The reason I am asking if you can show me how you did it is because I might have to do it again in the future, if aspects of the plot shift which affect the population of the state. (for example, to begin with, the nation occupied the whole continent of Australia = 8.5 million km^2, then I decided to devote 40% of that continent to wastelands, so the area dropped to 6.4 million km^2. To keep the population density proportionate, the entire starting population also has to drop by 40%. Therefore, I have to do all of these prospective population calculations again. And I'd rather know how, otherwise a one-off answer "at the drop of a hat" as you put it, is pretty useless for me.

Thanks!
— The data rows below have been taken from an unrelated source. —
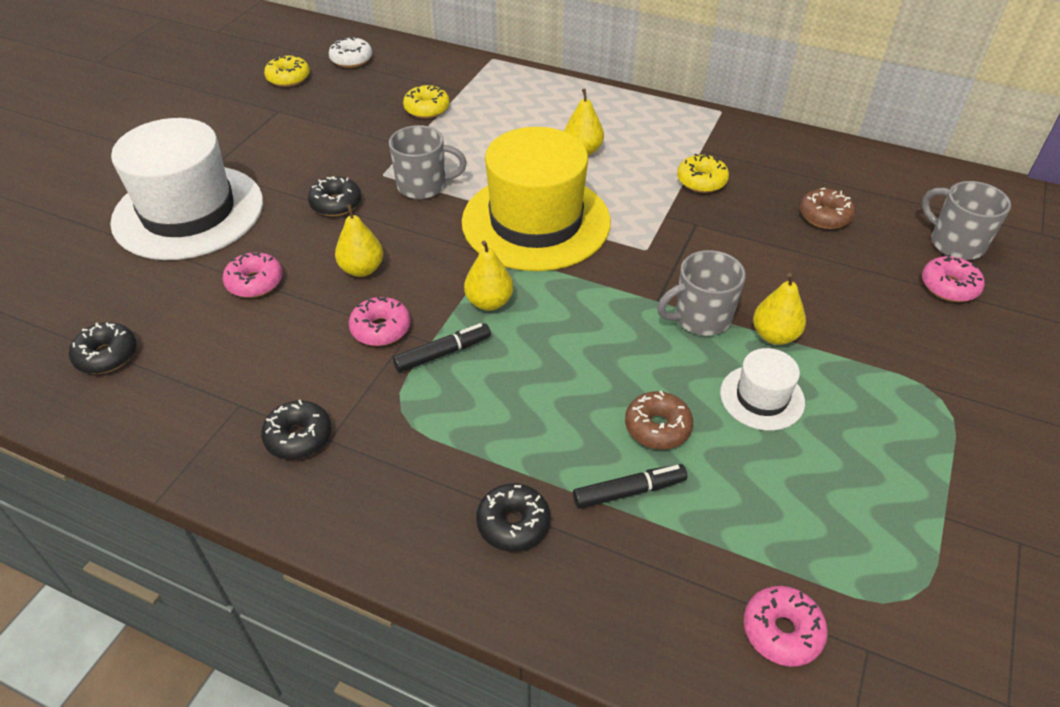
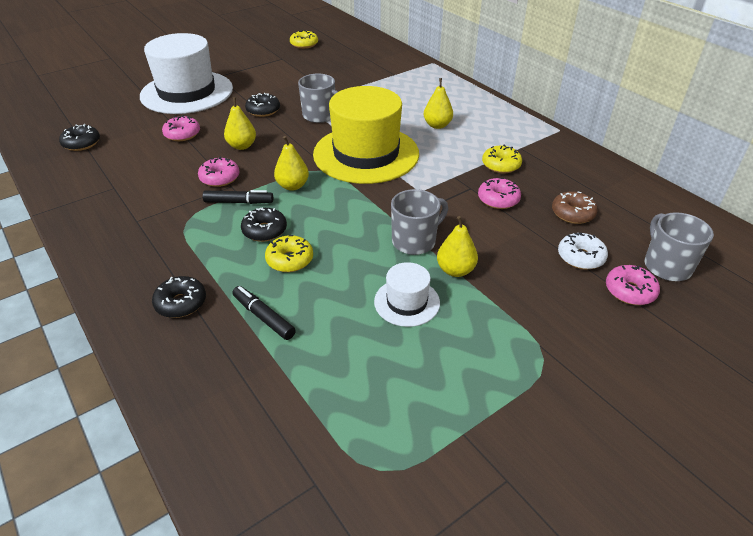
camera: 30 degrees right, 5 degrees down
(298, 437) = (123, 213): black donut -> black donut (264, 230)
(351, 59) = (348, 44): white donut -> white donut (580, 257)
(427, 109) = (364, 78): yellow donut -> yellow donut (290, 260)
(629, 491) = (263, 317): black marker -> black marker turned 150 degrees counterclockwise
(657, 427) = (319, 290): brown donut -> none
(701, 318) = (415, 241): grey mug -> grey mug turned 135 degrees clockwise
(782, 631) = (270, 441): pink donut -> pink donut (498, 199)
I really do appreciate the help. As is the case with many authors, ath is not my strong suit. ;-)

 

[Ishuda]

I need help figuring out what I think is an algebra problem, but I don't know how to set it up.
I have a population starting at 1.6 billion. The annual growth rate is 2%. The annual mortality rate is 0.6%.

The problem is this: In addition to the above parameters, there is a constant loss of 52,560,000 people per year.

How many years would it take for the population to drop to 620,000,000?

(also could you please show how you did it?)

Thanks!

Would it help to cast it in a different light: You borrow $1.6 billion dollars at an interest rate of [(1-0.006)*(1+0.02)=] 1.388% and make payments of $52,560,000 per year. When will your debt be 620,000,000?

If you cast it in this light there may be some on-line financial calculators which would help if you decide to change the numbers.

If you do want to do it yourself, you would have the following: The interest rate is i [in this case 1.388%], the loan amount is A [in this case the $1.6 billion] and the payment is p [in this case $52,560,000]. You want the number of payments [years] n until the balance is less than or equal to B [in this case $620,000,000]. The formula you need to solve for n is
\(\displaystyle A\, x^n\, -\, p\, \frac{x^n\, -\, 1}{i}\, =\, B\)
where x=1+i. Note that if B is zero, this is just the formula for computing the payment on a loan. Solving for n we have
n = \(\displaystyle \frac{log(\frac{B\, i\, -\, p}{A\, i\, -\, P})}{log(1\, +\, i)}\)

 

[Ishuda]

Ishuda, that's exactly what I suggested here:
http://mathhelpforum.com/algebra/25...-population-decline-loss-gain-parameters.html

...except I used 1.4%; why are you using 1.388%?

Btw, seems our esteemed author posted this problem all over the net!

brain _art - just multiplied both percentages which actually would give, for example, a growth per period of [(Initial_Value * mortality rate) * growth rate] instead of a growth of [Initial_Value * growth rate - Initial_Value * mortality rate].

Off to the corner I go

 

[PistolSlap]

Ishuda, that's exactly what I suggested here:
http://mathhelpforum.com/algebra/25...-population-decline-loss-gain-parameters.html

...except I used 1.4%; why are you using 1.388%?

Btw, seems our esteemed author posted this problem all over the net!

Haha, yes, I did post in multiple forums, the old "eggs in multiple baskets" trick.
And yes, the happenings would work in the same way, as you have outlined, except your numbers are highly reduced (1.6 billion became 160,000?)

To Ishuda, I am trying to understand the formulae you posted, but failing. lol.